Practical Python patterns

You don't need to write CUDA kernels. The ecosystem has done that for you.

CuPy — drop-in NumPy

Replace import numpy as np with import cupy as cp. API is nearly identical. Arrays live in VRAM.

🔥

PyTorch tensors

All operations on .to("cuda") tensors run on GPU automatically. The autograd engine also runs there.

🐼

cuDF / RAPIDS

GPU-accelerated DataFrames. Same pandas API, but groupby/merge/sort on millions of rows runs in milliseconds.

🧮

Numba @cuda.jit

Write custom GPU kernels in Python with @cuda.jit. Best for irregular workloads that libraries don't cover.

🔬

Profile first

Use torch.profiler or nsight to find the true bottleneck. Often it's data loading, not compute.

📦

Minimize transfers

CPU↔GPU copies are expensive. Move data once, do all work on-device, bring results back at the end only.

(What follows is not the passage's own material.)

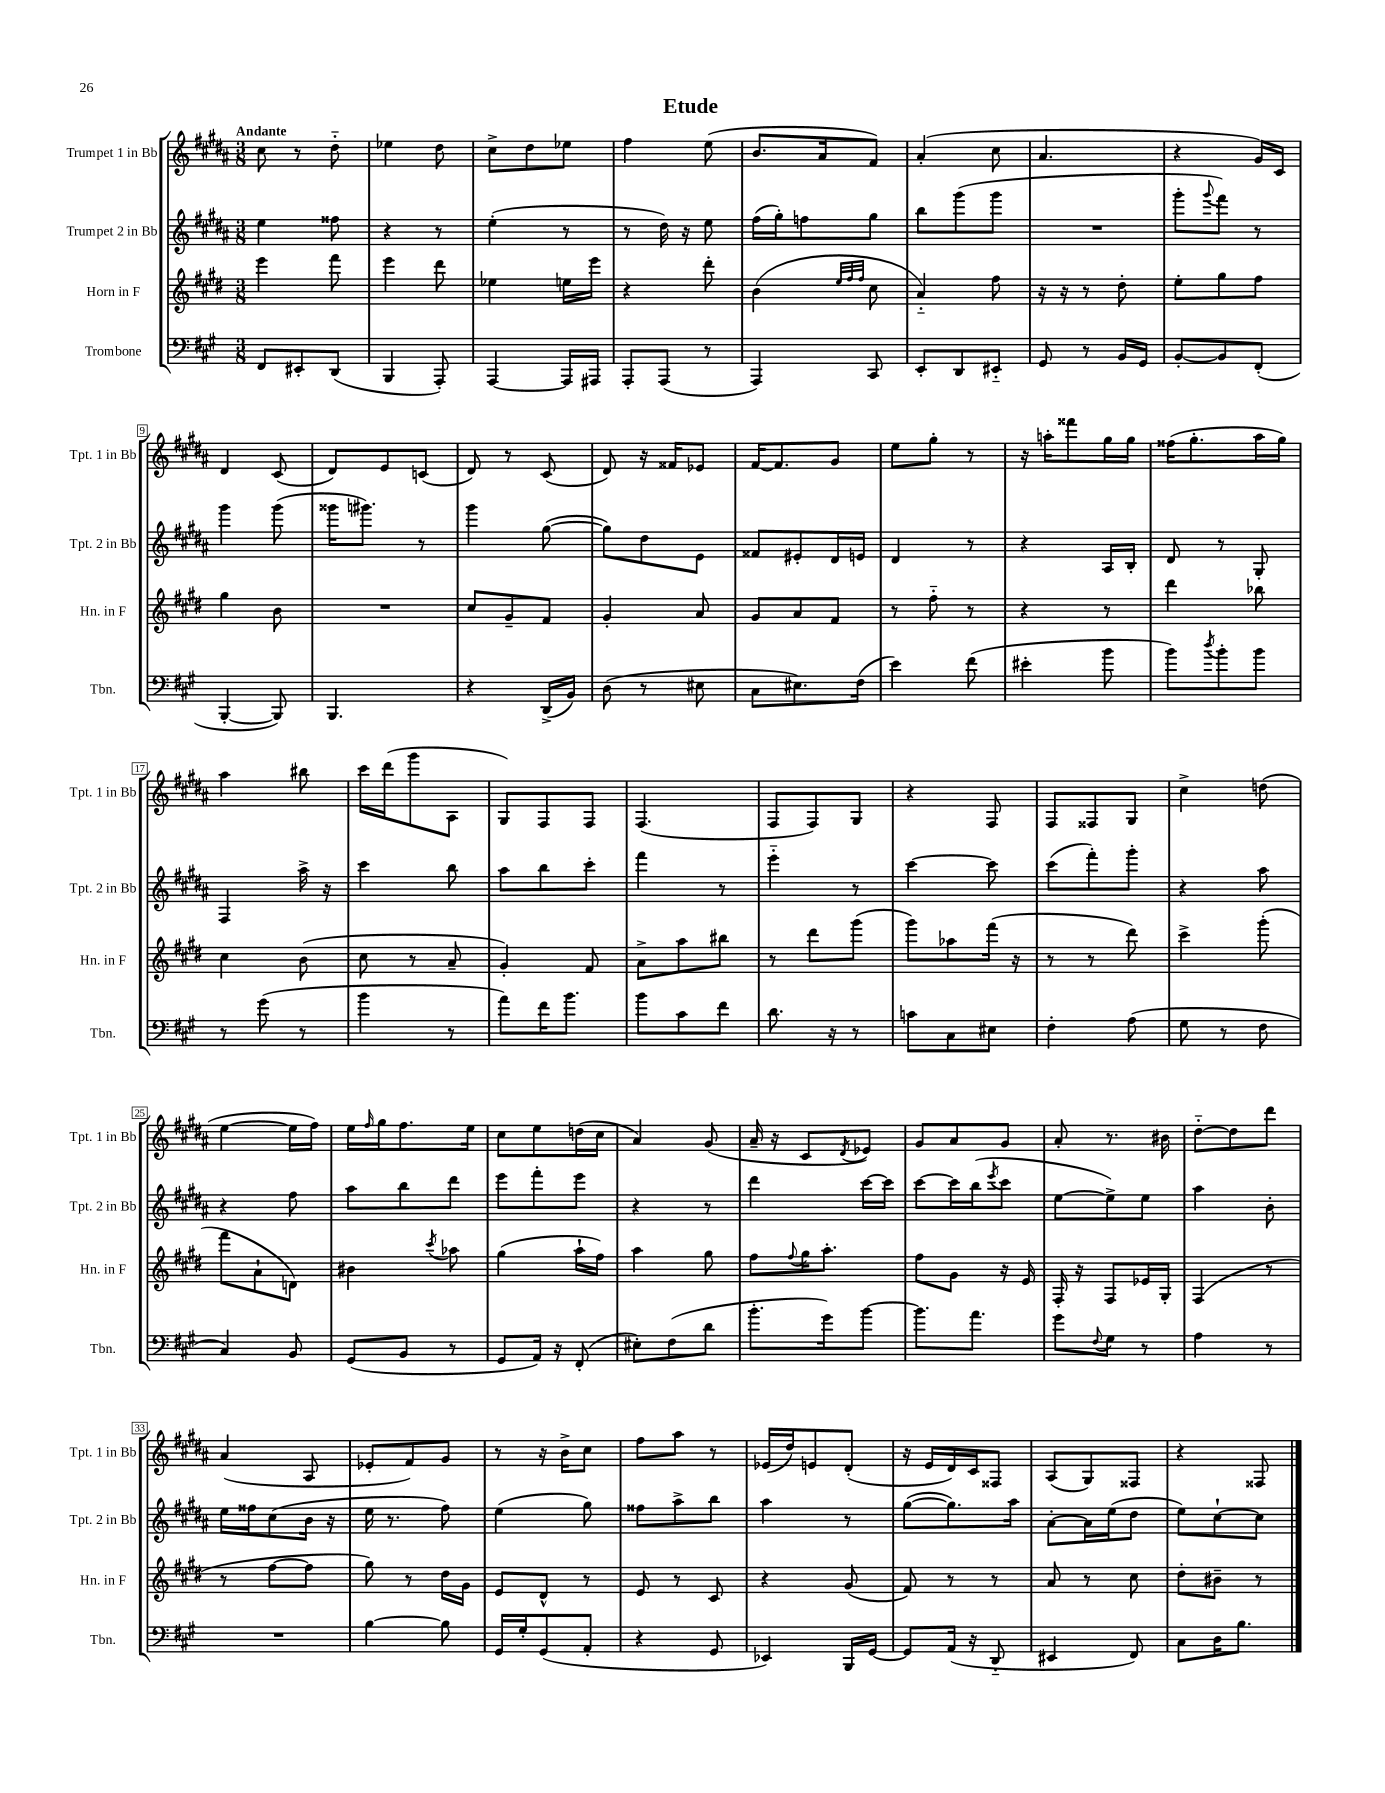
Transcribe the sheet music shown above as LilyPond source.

CuPy example — Monte Carlo π estimation

monte_carlo_pi.py
import numpy as np
import cupy  as cp   # pip install cupy-cuda12x
import time

N = 100_000_000  # 100 million samples

# ── CPU version ─────────────────────────────────────────
t0 = time.perf_counter()
x, y   = np.random.rand(N), np.random.rand(N)
inside = (x**2 + y**2) <= 1.0
pi_cpu = 4 * inside.mean()
t_cpu  = time.perf_counter() - t0

# ── GPU version ─────────────────────────────────────────
t0 = time.perf_counter()
x, y   = cp.random.rand(N), cp.random.rand(N)  # generated in VRAM
inside = (x**2 + y**2) <= 1.0
pi_gpu = 4 * inside.mean()
cp.cuda.Stream.null.synchronize()               # wait for GPU
t_gpu  = time.perf_counter() - t0

print(f"CPU π ≈ {float(pi_cpu):.6f}  in {t_cpu:.2f}s")
print(f"GPU π ≈ {float(pi_gpu):.6f}  in {t_gpu:.3f}s")
print(f"Speedup: {t_cpu/t_gpu:.1f}×")
# Typical: CPU ~3.5s, GPU ~0.08s → ~40× speedup
08 — Mental Model

The one question to ask

"Can I apply the same operation
to a million independent things at once?"

If yes → GPU will likely help.
If no → stick with a fast CPU library.

The cost model is: transfer penalty + kernel launch overhead vs compute savings. For large, regular, embarrassingly parallel problems the savings dwarf the overhead. For small, branchy, sequential problems the overhead wins and you go slower.

Most real-world acceleration in ML and scientific computing comes not from writing CUDA directly, but from restructuring your problem as batched tensor operations and letting libraries like PyTorch, CuPy, or RAPIDS handle the GPU dispatch.